● What you have to do: Copy out the passage of the piece on attachment bonds that opens with the words containing "Research tells us" and closes with "What is attachment?", substituting "emotional well-being" for "mental health".

Segment Start: Document segment

Fostering Attachment Bonds – The Ties That Bind
Our lives in this day and age are often characterized by two contrasting issues: being over-connected (through social media and constant “online” presence) and under-connected (no real face time or genuine quality time spent with loved ones. Want to have a great relationship with your child and watch them grow into other thriving, deep relationships? Focus on fostering attachment.
Research tells us that being connected in a healthy way, or “securely attached” strongly influences our mental health and relationship outcomes. Attachment can change throughout the lifetime with different people, but our primary attachment style begins in our families-of-origin as children.
What is attachment?
Attachment is the emotional bond that forms between an infant and its caregiver. Attachment allows for the child’s needs to be met, and is connected to brain development. A healthy attachment between caregiver and infant implies that the child will feel security, feel safe from harm, and be free from anxiety about whether or not they will be comforted in emotional dysregulation and in physical need. Securely attached children have parents who are warm, responsive, consistent, and reliable. Their brains learn to regulate emotions more effectively, find more success in interpersonal relationships, and feel secure to grow and learn with a healthy sense of independence.

Segment End: Document segment
Segment Start: Data extract

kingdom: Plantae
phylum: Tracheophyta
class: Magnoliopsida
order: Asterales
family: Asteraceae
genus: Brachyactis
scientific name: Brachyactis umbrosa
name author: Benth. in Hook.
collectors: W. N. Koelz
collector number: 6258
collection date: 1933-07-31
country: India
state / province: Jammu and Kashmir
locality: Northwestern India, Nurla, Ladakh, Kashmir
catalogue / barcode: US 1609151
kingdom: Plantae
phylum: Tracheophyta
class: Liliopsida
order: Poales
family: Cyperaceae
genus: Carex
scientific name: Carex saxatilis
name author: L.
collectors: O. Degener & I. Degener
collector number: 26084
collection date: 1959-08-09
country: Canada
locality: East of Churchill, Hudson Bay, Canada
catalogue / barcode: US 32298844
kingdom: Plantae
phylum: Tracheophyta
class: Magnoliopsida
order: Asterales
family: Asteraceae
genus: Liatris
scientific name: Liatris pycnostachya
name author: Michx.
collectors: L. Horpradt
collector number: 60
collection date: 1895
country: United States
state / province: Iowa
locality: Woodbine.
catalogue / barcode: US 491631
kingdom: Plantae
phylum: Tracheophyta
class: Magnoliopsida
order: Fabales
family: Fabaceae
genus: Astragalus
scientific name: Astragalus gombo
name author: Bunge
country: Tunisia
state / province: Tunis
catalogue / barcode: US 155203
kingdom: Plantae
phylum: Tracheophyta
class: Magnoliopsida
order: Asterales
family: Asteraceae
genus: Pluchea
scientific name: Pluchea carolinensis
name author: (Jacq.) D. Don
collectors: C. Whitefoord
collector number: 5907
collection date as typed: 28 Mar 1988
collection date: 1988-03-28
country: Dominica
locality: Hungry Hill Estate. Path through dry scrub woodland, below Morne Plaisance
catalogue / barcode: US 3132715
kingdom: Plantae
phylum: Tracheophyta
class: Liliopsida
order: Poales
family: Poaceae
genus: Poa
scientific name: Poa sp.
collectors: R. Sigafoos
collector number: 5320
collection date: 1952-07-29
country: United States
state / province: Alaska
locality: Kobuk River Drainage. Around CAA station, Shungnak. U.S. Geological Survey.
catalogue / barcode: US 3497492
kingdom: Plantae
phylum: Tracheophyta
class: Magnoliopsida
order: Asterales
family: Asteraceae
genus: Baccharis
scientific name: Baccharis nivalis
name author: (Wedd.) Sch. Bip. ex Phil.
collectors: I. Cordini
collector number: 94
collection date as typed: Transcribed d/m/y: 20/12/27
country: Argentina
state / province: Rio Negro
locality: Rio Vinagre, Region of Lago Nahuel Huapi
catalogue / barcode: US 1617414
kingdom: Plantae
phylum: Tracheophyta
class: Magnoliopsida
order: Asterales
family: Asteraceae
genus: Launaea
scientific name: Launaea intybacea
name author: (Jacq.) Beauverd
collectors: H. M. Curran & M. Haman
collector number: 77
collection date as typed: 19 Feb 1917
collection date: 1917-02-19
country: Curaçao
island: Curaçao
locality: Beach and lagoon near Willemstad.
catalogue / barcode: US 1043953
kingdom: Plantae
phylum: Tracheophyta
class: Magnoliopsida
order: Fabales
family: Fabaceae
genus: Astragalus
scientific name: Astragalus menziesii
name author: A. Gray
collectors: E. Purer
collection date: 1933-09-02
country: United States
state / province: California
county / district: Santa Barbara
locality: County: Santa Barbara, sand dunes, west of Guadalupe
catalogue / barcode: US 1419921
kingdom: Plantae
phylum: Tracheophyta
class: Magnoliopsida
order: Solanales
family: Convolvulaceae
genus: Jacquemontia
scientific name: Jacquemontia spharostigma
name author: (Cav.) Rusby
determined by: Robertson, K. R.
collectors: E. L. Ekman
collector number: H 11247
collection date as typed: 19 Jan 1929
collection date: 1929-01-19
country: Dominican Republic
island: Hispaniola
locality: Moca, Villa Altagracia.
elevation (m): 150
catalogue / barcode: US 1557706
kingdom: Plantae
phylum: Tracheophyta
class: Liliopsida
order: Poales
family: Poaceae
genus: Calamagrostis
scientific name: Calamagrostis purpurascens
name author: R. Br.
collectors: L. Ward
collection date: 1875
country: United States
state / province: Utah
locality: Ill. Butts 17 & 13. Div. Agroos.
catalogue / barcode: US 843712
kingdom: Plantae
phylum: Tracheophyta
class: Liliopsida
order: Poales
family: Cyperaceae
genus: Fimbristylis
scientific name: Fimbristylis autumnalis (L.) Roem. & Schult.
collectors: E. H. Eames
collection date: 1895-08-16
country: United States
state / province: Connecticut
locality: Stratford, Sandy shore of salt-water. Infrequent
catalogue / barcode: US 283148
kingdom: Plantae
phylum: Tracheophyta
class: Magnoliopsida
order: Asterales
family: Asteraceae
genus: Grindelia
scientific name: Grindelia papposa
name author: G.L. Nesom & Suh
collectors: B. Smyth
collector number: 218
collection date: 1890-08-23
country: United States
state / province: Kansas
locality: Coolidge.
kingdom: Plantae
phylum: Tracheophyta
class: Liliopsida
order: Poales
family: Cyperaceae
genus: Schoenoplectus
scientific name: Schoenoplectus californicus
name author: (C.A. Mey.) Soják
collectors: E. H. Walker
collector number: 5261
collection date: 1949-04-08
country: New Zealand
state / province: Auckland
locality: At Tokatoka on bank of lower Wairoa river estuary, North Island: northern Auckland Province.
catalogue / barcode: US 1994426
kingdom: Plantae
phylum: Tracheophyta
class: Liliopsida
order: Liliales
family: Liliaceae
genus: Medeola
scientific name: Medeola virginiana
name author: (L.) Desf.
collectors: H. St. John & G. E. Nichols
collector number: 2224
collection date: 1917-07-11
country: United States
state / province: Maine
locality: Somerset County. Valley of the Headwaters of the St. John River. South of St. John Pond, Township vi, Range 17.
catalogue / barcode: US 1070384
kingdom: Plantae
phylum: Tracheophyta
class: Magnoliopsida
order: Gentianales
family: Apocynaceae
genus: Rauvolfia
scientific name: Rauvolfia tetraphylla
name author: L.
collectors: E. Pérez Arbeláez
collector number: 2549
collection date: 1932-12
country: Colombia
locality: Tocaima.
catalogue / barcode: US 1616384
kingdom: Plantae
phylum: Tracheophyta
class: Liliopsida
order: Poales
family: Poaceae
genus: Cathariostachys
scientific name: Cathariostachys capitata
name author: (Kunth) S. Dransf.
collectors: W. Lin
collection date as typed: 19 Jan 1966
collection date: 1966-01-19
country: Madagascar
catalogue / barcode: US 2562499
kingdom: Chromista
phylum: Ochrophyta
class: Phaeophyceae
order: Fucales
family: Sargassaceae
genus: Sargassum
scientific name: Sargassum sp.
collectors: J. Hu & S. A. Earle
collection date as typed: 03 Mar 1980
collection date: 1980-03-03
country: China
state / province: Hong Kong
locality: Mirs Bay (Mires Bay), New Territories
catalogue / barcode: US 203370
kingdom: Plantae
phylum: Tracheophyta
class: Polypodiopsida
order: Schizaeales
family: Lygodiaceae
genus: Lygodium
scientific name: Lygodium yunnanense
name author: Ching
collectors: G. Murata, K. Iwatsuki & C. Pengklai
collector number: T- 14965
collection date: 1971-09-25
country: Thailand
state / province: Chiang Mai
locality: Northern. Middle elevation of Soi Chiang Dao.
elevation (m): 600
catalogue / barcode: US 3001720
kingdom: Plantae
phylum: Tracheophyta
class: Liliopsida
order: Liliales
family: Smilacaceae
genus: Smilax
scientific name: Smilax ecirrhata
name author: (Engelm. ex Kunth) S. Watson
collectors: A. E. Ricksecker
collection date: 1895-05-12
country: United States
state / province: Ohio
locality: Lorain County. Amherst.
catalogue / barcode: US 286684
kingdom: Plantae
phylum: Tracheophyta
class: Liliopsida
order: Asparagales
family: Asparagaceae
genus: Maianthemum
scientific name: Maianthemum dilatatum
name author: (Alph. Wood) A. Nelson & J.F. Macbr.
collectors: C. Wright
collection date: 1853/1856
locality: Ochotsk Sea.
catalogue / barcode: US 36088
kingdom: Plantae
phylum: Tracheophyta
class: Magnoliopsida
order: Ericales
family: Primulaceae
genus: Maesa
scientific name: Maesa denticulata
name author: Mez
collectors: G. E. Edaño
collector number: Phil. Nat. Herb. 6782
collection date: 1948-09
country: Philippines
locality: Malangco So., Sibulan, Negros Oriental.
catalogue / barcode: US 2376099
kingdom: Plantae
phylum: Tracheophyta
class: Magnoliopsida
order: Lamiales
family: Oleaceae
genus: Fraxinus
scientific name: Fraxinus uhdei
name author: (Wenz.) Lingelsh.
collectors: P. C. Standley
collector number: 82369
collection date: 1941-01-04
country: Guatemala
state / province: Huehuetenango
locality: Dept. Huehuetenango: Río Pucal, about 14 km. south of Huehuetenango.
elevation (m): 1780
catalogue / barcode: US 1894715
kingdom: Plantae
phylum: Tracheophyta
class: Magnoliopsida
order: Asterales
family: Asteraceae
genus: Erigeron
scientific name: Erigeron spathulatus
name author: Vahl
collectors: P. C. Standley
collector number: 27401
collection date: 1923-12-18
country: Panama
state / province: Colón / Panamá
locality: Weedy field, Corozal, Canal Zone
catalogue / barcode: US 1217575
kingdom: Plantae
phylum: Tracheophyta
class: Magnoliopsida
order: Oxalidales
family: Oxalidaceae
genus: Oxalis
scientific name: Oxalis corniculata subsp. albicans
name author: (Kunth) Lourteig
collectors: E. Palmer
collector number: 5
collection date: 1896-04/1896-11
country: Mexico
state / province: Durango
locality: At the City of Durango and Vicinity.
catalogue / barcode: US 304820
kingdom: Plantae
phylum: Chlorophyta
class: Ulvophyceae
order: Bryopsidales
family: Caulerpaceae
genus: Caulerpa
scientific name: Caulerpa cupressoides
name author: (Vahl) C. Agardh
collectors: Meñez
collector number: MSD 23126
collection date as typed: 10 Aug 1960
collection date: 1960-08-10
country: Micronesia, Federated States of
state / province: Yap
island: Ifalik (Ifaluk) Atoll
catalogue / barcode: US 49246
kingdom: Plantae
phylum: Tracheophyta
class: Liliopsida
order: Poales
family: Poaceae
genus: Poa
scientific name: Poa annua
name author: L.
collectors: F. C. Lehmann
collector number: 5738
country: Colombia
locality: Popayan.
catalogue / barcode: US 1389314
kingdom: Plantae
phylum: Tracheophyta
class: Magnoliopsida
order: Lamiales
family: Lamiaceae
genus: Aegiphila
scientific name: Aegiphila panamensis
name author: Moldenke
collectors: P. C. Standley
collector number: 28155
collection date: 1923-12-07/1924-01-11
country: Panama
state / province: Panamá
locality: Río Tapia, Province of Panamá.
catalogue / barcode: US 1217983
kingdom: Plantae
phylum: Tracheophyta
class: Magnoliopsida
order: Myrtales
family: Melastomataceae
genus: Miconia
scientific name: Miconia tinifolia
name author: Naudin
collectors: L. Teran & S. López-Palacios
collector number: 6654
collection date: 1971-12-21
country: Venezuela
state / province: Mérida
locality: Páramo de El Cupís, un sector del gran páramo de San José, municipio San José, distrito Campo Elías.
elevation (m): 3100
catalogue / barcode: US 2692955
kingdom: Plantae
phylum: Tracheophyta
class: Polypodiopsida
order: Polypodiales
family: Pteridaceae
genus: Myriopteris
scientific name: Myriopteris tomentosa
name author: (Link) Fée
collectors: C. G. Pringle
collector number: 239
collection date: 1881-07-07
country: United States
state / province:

Segment End: Data extract

● Expected answer:
Research tells us that being connected in a healthy way, or “securely attached” strongly influences our emotional well-being and relationship outcomes. Attachment can change throughout the lifetime with different people, but our primary attachment style begins in our families-of-origin as children.
What is attachment?